Having loved both Juno and Up in the Air, and having read/heard some pretty good stuff about Young Adult, especially about Charlize Theron, I finally checked it out only to be disappointed. While it's not a terrible film, it's not as good as Jason Reitman's previous movies. 

Once the high school It Girl, Mavis Gary (Charlize Theron) is a now a thirty-seven-year-old alcoholic divorcée who writes a young adult fiction series. The series once was a success but now it's been cancelled due to low sales. She is trying to write the last book of the series but she has a block so she decides to return to her childhood city and is determined to win back her high school sweetheart, Buddy (Patrick Wilson). Not even the fact that Buddy is married and has a baby will dissuade her. 

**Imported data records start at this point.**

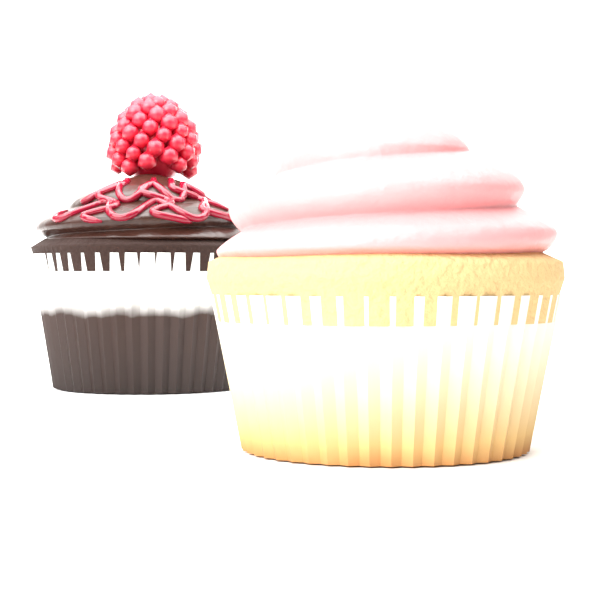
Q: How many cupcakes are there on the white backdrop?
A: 2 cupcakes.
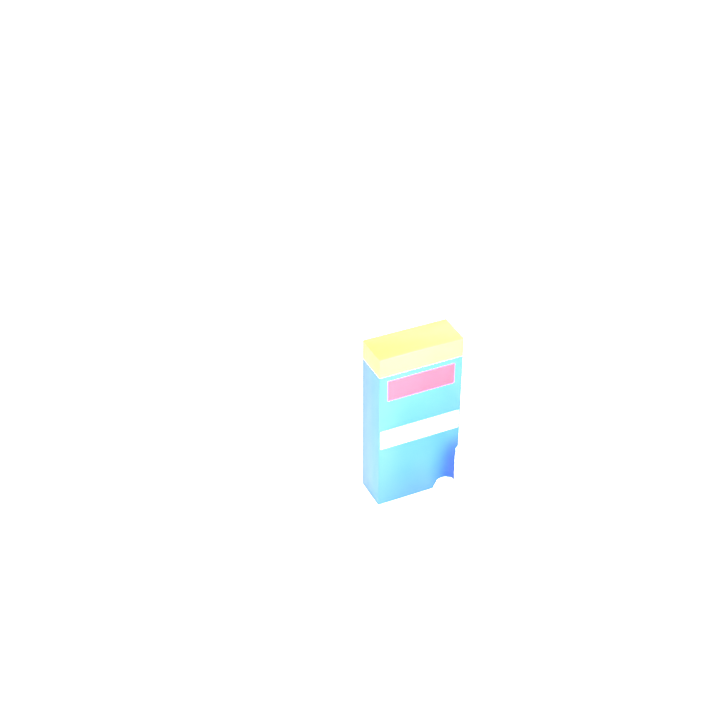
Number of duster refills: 13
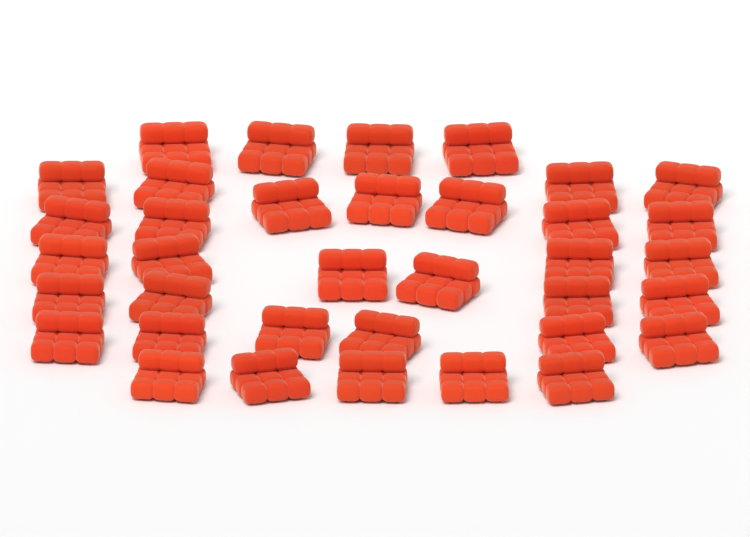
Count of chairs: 36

The plot isn't anything we haven't seen before. It's predictable, not very interesting and boring, and it really hurt me to seeing a woman doing that to herself. And the resolution of the story wasn't that satisfactory either. 

The main theme addressed by Young Adult is the same of Reitman's other movies, the unwillingness to grow up. The entire film is shouting it, from the title to the tagline. It's been done a lot of times before and there's nothing in here that elevates the film and makes it stand out. 

Unless there is. Kinda. There are the characters/performances. Mavis Gary is a horrible person. She is a drunk who does not want to grow up. She is egocentric, so immature it's pathetic but at the same time she is so unhappy and unfulfilled you kind of feel sorry for her. She is the kind of woman who tries to conceal all that with makeup, perfect nails, hair and designer clothes, only beauty can't fix her. And Charlize Theron delivers this pathetic character.

Paramount Pictures
That said, the reason I kept watching was Patton Oswalt's Matt Freehauf. He is one of Mavis's high school classmates, notorious for being beaten up and left for dead by a group of popular kids who assumed he was gay. He has been a cripple ever since and lives a sad, quite depressing life with his sister in the city they all grew up. He is a clichéd character who is given a backstory only to make him sympathetic, and yet he is the most interesting thing in the film and that's because of Oswalt's performance. He is simply great both at drama and comedy --the only humour that works in the film comes from him. And the non-so-unexpected relationship that developed between him and Mavis makes the story more interesting.